Second in a Series: Q&A With SAG Awards Executive Producer and Director Jeff Margolis

The television landscape has changed dramatically since award-winning producer and director Jeff Margolis first started directing event television nearly four decades ago. “You don’t see TV specials much anymore other than awards shows and beauty pageants,” he says, recalling programs he did for Lionel Richie, Bette Midler and Quincy Jones, among others. “Reality television has taken over.” But he does those awards shows really well. Margolis won two Directors Guild of America Awards for directing the Academy Awards® ceremony, has garnered six Emmy® nominations for directing the 1991-1996 Academy Awards® telecasts and won Emmys® for directing the 1995 Academy Awards® and producing "Sammy Davis Jr.'s 60th Anniversary Celebration." He joined the Screen Actors Guild Awards in its fifth year. 

The upcoming show will mark your 15th year producing the SAG Awards and 7th year directing. How has the show changed in that time?

Things have changed only very slightly. We’ve found a format that really works. It’s the shortest awards show on television — it’s just two hours — but we accomplish so much: There are 13 awards and three special tributes — life achievement, SAG-AFTRA and “In Memoriam” packages. There are no production numbers, no single host. Actors love our show because when they come in, they feel like they’ve gone to somebody's home for dinner.

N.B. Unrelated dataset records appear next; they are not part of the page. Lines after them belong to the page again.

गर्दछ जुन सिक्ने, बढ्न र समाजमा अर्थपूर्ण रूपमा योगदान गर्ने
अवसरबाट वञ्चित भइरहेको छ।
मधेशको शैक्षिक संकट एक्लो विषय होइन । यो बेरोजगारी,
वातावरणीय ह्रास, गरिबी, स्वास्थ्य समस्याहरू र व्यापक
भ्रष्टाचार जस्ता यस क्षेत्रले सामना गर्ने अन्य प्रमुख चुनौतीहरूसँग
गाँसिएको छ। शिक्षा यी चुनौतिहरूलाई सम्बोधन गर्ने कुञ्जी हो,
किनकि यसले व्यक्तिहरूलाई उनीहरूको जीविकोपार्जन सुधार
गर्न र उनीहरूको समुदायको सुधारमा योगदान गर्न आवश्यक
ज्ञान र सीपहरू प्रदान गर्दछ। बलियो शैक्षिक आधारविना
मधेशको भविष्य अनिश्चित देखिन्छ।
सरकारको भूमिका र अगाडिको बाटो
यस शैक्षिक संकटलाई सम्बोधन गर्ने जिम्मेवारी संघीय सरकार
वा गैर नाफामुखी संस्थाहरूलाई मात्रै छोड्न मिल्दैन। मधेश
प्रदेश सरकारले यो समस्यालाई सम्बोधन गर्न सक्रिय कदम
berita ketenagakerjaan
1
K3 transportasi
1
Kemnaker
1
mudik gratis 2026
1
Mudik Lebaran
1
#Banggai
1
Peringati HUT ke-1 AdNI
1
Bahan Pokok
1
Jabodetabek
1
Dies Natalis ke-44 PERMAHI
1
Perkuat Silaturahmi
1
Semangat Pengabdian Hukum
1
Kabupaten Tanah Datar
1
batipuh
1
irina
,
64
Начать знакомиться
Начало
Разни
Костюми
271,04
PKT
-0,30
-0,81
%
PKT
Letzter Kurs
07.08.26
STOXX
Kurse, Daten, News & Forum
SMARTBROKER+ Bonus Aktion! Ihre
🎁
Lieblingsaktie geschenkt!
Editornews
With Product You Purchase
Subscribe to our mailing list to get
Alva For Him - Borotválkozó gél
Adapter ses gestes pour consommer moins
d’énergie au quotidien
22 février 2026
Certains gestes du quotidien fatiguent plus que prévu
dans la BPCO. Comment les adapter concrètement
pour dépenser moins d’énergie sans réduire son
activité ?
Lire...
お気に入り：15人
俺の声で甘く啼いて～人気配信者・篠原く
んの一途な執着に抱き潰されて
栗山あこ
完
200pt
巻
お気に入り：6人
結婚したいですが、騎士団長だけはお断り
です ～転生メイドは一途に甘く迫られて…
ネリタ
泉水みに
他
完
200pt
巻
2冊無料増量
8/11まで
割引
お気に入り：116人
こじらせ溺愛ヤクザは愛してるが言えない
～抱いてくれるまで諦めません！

What makes the SAG Awards stand out from the rest? 
It’s actors voting for actors for doing good work. That’s what the show is all about. It’s simple and it’s fun!

What makes it fun? 
Putting the show together is enjoyable because the staff works really well with one another. We're a big family and we work hard to make it the best awards show on television.

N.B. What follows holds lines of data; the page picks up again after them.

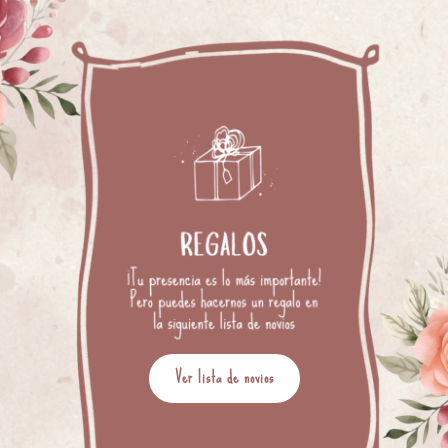
Ver lista de novios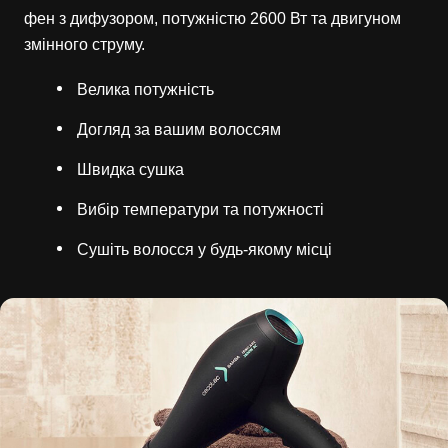
фен з дифузором, потужністю 2600 Вт та двигуном
змінного струму.
Велика потужність
Догляд за вашим волоссям
Швидка сушка
Вибір температури та потужності
Сушіть волосся у будь-якому місці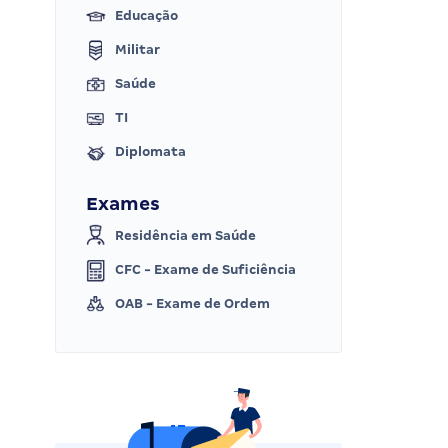
Educação
Militar
Saúde
TI
Diplomata
Exames
Residência em Saúde
CFC - Exame de Suficiência
OAB - Exame de Ordem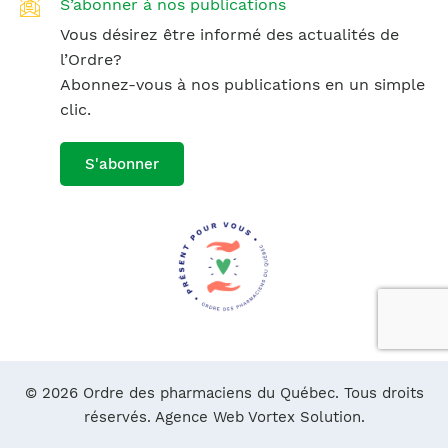
S’abonner à nos publications
Vous désirez être informé des actualités de
l’Ordre?
Abonnez-vous à nos publications en un simple
clic.
S'abonner
© 2026 Ordre des pharmaciens du Québec. Tous droits
réservés.
Agence Web Vortex Solution.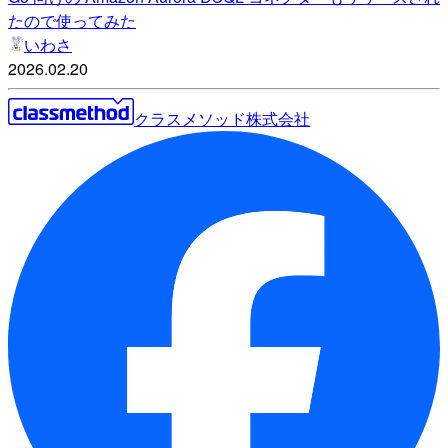
たので使ってみた
いわさ
2026.02.20
クラスメソッド株式会社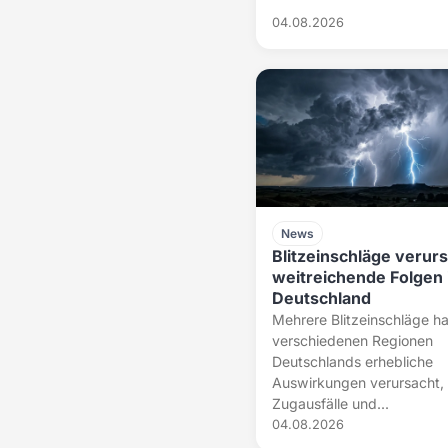
04.08.2026
News
Blitzeinschläge verur
weitreichende Folgen 
Deutschland
Mehrere Blitzeinschläge h
verschiedenen Regionen
Deutschlands erhebliche
Auswirkungen verursacht, 
Zugausfälle und...
04.08.2026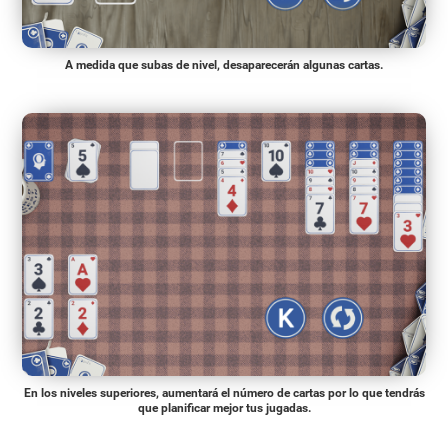
A medida que subas de nivel, desaparecerán algunas cartas.
En los niveles superiores, aumentará el número de cartas por lo que tendrás
que planificar mejor tus jugadas.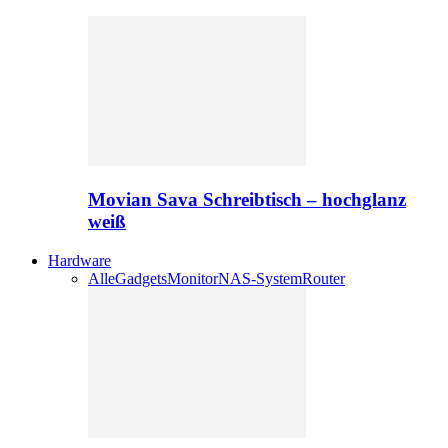
Movian Sava Schreibtisch – hochglanz
weiß
Hardware
Alle
Gadgets
Monitor
NAS-System
Router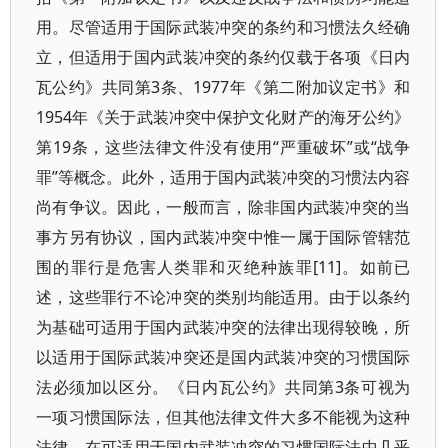
用。尽管适用于国际武装冲突的条约和习惯法久经确
立，但适用于国内武装冲突的条约仅载于各项《日内
瓦公约》共同第3条、1977年《第二附加议定书》和
1954年《关于武装冲突中保护文化财产的海牙公约》
第19条，这些法律文件没有使用“严重破坏”或“战争
罪”等概念。此外，适用于国内武装冲突的习惯法内容
尚有争议。因此，一般而言，除非国内武装冲突的当
事方另有协议，国内武装冲突中惟一属于国际管辖范
围的罪行是危害人类罪和灭绝种族罪[11]。如前已
述，这些罪行不论冲突的类别均能适用。由于以条约
为基础可适用于国内武装冲突的法律出现得较晚，所
以适用于国际武装冲突还是国内武装冲突的习惯国际
法必须加以区分。《日内瓦公约》共同第3条可视为
一项习惯国际法，但其他法律文件大多不能视为这种
法律，在可适用于国内武装冲突的习惯国际法中几乎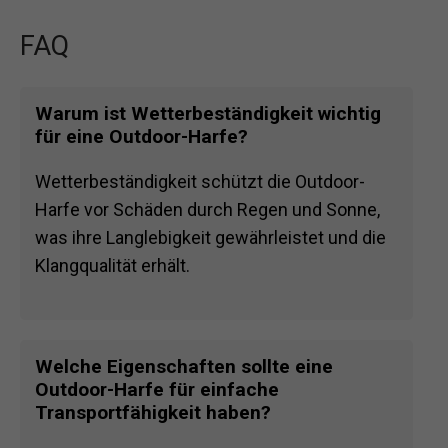
FAQ
Warum ist Wetterbeständigkeit wichtig
für eine Outdoor-Harfe?
Wetterbeständigkeit schützt die Outdoor-
Harfe vor Schäden durch Regen und Sonne,
was ihre Langlebigkeit gewährleistet und die
Klangqualität erhält.
Welche Eigenschaften sollte eine
Outdoor-Harfe für einfache
Transportfähigkeit haben?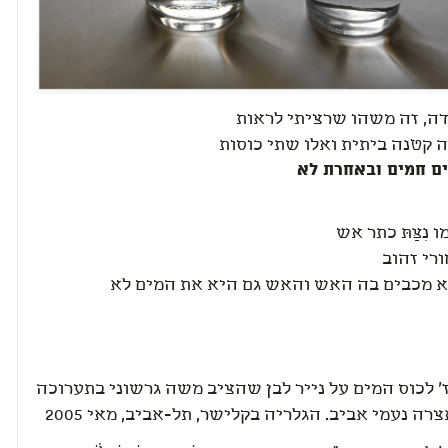
דה, זה משהו שרציתי לראות
 קטנה ביתית ואלו שתי כוסות
ם חמים ובאחרת לא
נִצַּתּ כתר אש
רי זהוב
א מכבים בה האש והאש גם היא את המים לא
' לכוס המים על נייר לבן שהציב משה גרשוני בתערוכה
אצרה נעמי אביב. הגלריה בקלישר, תל-אביב, מאי 2005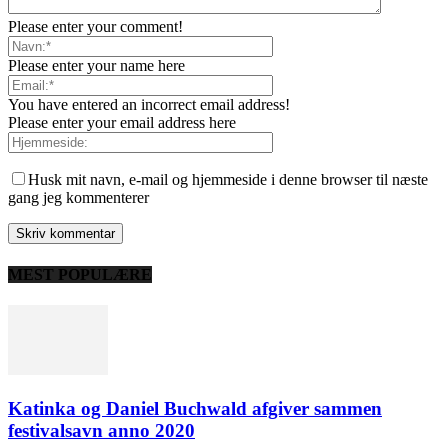
Please enter your comment!
Please enter your name here
You have entered an incorrect email address!
Please enter your email address here
Husk mit navn, e-mail og hjemmeside i denne browser til næste
gang jeg kommenterer
MEST POPULÆRE
Katinka og Daniel Buchwald afgiver sammen
festivalsavn anno 2020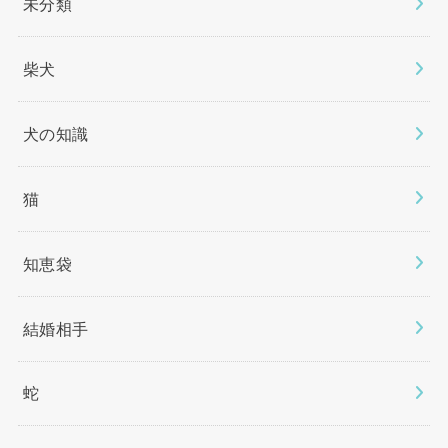
未分類
柴犬
犬の知識
猫
知恵袋
結婚相手
蛇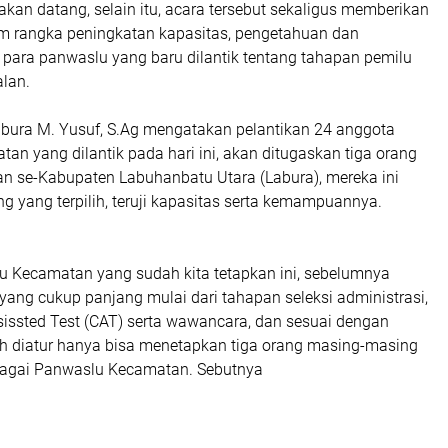
kan datang, selain itu, acara tersebut sekaligus memberikan
 rangka peningkatan kapasitas, pengetahuan dan
ara panwaslu yang baru dilantik tentang tahapan pemilu
alan.
bura M. Yusuf, S.Ag mengatakan pelantikan 24 anggota
n yang dilantik pada hari ini, akan ditugaskan tiga orang
an se-Kabupaten Labuhanbatu Utara (Labura), mereka ini
g yang terpilih, teruji kapasitas serta kemampuannya.
 Kecamatan yang sudah kita tetapkan ini, sebelumnya
yang cukup panjang mulai dari tahapan seleksi administrasi,
sissted Test (CAT) serta wawancara, dan sesuai dengan
lah diatur hanya bisa menetapkan tiga orang masing-masing
bagai Panwaslu Kecamatan. Sebutnya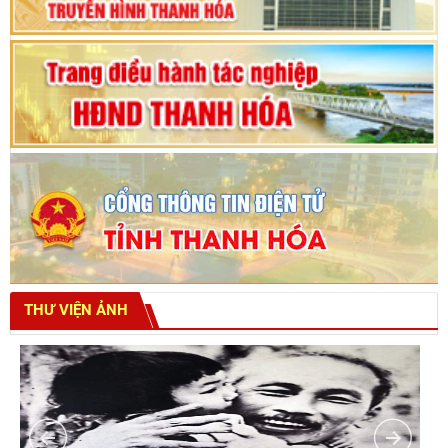
THƯ VIỆN ẢNH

What’s the most unexpected aspect of your job? 
Directing a live award show is almost like directing a sporting event: You never know what’s going to happen. You have to be on your toes and expect the unexpected. I never take my eyes off the monitors. I watch everything that is going on so that I can get the proper reactions of people [on screen].

Those can sometimes be the most appealing moments of the show. 
Absolutely. The American public loves to see things happen unexpectedly.

Do you have any fears about those moments? 
No. I’ve been doing it for so long, I've been through everything. I always have two emergency playback reels — like “Screen Actors Guild’s Most Memorable Moments” — set and ready to go if anything ever happens on stage and I have to cut away. Insurance policies, I call them. 

Have you had to use those? 
Only once. A number of years ago I needed to fill about two minutes after the most awkward thing happened: A couple of winners came on stage and accepted their awards from the trophy girl. They walked up to the microphone, said, ‘Thank you’ — and then walked off stage. That never happens.